**** Available records

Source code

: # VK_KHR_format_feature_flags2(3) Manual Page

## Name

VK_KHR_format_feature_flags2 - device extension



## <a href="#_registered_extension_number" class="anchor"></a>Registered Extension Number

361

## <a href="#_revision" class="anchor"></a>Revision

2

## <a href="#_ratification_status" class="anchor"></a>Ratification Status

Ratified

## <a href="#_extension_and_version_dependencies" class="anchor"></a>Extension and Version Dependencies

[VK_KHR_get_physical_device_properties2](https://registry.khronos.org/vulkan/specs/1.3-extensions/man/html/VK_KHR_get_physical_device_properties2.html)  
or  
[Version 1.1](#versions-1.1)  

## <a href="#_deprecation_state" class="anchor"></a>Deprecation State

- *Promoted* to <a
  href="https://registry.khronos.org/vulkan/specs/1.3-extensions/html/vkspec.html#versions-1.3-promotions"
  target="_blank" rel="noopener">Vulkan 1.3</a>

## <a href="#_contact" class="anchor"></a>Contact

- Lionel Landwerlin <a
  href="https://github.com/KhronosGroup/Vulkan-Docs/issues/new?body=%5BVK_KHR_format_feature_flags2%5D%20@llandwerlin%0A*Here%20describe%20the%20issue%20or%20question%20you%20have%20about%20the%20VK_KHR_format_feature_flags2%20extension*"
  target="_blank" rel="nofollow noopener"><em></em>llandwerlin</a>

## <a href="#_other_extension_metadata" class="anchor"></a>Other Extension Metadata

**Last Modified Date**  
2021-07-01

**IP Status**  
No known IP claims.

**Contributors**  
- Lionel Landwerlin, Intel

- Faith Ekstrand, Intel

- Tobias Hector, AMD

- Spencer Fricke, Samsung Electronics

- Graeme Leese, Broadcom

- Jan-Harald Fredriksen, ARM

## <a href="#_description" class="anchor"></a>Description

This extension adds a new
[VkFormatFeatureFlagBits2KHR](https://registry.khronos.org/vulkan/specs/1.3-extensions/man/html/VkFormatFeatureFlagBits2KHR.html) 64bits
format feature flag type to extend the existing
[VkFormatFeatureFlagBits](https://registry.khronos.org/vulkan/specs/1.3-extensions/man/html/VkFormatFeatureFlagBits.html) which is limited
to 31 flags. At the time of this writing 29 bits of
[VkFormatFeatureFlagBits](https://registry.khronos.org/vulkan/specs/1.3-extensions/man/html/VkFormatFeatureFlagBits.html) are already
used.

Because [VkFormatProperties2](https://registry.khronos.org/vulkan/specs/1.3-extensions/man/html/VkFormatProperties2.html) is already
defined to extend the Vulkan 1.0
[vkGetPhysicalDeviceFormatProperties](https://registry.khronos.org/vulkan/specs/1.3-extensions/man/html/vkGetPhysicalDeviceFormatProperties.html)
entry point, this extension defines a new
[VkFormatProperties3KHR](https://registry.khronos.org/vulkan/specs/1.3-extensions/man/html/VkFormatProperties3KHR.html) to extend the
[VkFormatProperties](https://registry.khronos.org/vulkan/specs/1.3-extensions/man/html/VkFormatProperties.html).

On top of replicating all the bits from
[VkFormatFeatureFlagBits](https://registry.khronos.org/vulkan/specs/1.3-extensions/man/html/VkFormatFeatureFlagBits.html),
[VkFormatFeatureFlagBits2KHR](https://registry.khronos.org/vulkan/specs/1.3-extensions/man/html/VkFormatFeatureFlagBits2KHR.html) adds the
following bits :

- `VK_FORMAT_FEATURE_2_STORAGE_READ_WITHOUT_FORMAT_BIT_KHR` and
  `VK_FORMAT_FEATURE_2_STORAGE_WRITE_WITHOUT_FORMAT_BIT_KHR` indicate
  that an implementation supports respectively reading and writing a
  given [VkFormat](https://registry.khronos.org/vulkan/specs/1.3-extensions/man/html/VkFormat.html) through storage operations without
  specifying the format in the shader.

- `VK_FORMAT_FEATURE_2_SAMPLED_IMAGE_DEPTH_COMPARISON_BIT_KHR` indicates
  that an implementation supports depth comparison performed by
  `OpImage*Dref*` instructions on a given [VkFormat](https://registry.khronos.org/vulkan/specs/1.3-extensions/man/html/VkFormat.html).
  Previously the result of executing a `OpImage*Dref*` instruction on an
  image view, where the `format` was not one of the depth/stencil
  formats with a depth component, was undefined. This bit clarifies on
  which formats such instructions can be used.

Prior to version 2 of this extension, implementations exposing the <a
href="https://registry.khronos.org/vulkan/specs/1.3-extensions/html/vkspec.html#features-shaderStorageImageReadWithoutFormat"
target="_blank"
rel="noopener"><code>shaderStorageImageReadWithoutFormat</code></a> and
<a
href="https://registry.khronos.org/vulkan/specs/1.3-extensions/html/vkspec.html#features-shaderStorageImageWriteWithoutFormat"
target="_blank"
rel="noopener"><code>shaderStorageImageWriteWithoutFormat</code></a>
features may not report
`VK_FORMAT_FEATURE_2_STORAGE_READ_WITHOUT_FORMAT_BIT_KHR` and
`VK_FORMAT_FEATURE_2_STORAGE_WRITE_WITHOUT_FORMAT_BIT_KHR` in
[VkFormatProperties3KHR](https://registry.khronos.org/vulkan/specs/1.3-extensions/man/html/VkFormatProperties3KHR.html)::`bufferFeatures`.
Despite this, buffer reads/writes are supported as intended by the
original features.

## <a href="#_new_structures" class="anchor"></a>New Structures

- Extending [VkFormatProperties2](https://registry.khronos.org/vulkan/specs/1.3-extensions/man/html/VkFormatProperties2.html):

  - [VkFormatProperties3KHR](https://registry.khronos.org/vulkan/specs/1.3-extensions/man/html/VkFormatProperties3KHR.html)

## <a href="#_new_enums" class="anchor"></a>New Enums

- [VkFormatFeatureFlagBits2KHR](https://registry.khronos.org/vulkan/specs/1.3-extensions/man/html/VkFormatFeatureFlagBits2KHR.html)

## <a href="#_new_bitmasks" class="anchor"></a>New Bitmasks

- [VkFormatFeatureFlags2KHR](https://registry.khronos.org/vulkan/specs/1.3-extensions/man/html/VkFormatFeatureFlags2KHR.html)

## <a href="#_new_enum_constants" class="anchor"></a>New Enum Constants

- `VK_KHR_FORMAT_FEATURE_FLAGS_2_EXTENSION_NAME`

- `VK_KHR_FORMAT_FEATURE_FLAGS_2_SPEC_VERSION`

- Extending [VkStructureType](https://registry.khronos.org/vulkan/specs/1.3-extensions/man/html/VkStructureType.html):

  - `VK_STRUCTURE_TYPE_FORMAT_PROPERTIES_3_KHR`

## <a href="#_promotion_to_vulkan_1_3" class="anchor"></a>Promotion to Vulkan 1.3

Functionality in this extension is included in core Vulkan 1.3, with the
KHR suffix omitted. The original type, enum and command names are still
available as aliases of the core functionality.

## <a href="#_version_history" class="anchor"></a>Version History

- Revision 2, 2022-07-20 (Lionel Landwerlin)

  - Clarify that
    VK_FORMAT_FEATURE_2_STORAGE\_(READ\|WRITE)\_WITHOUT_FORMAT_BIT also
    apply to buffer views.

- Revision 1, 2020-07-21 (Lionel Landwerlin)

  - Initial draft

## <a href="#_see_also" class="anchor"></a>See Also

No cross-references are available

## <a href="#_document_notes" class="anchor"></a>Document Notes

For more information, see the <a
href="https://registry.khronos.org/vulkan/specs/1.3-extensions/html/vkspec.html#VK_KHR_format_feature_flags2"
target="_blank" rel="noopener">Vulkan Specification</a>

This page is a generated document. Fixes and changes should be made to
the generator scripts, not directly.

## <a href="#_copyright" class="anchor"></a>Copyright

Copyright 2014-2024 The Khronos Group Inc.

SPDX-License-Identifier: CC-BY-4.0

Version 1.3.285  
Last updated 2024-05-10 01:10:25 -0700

********

**Instructions to follow**
Up to and including the line with "- Lionel Landwerlin <a", write out the records above exactly, starting from their first line.

**Response to the task**
Source code

: # VK_KHR_format_feature_flags2(3) Manual Page

## Name

VK_KHR_format_feature_flags2 - device extension



## <a href="#_registered_extension_number" class="anchor"></a>Registered Extension Number

361

## <a href="#_revision" class="anchor"></a>Revision

2

## <a href="#_ratification_status" class="anchor"></a>Ratification Status

Ratified

## <a href="#_extension_and_version_dependencies" class="anchor"></a>Extension and Version Dependencies

[VK_KHR_get_physical_device_properties2](https://registry.khronos.org/vulkan/specs/1.3-extensions/man/html/VK_KHR_get_physical_device_properties2.html)  
or  
[Version 1.1](#versions-1.1)  

## <a href="#_deprecation_state" class="anchor"></a>Deprecation State

- *Promoted* to <a
  href="https://registry.khronos.org/vulkan/specs/1.3-extensions/html/vkspec.html#versions-1.3-promotions"
  target="_blank" rel="noopener">Vulkan 1.3</a>

## <a href="#_contact" class="anchor"></a>Contact

- Lionel Landwerlin <a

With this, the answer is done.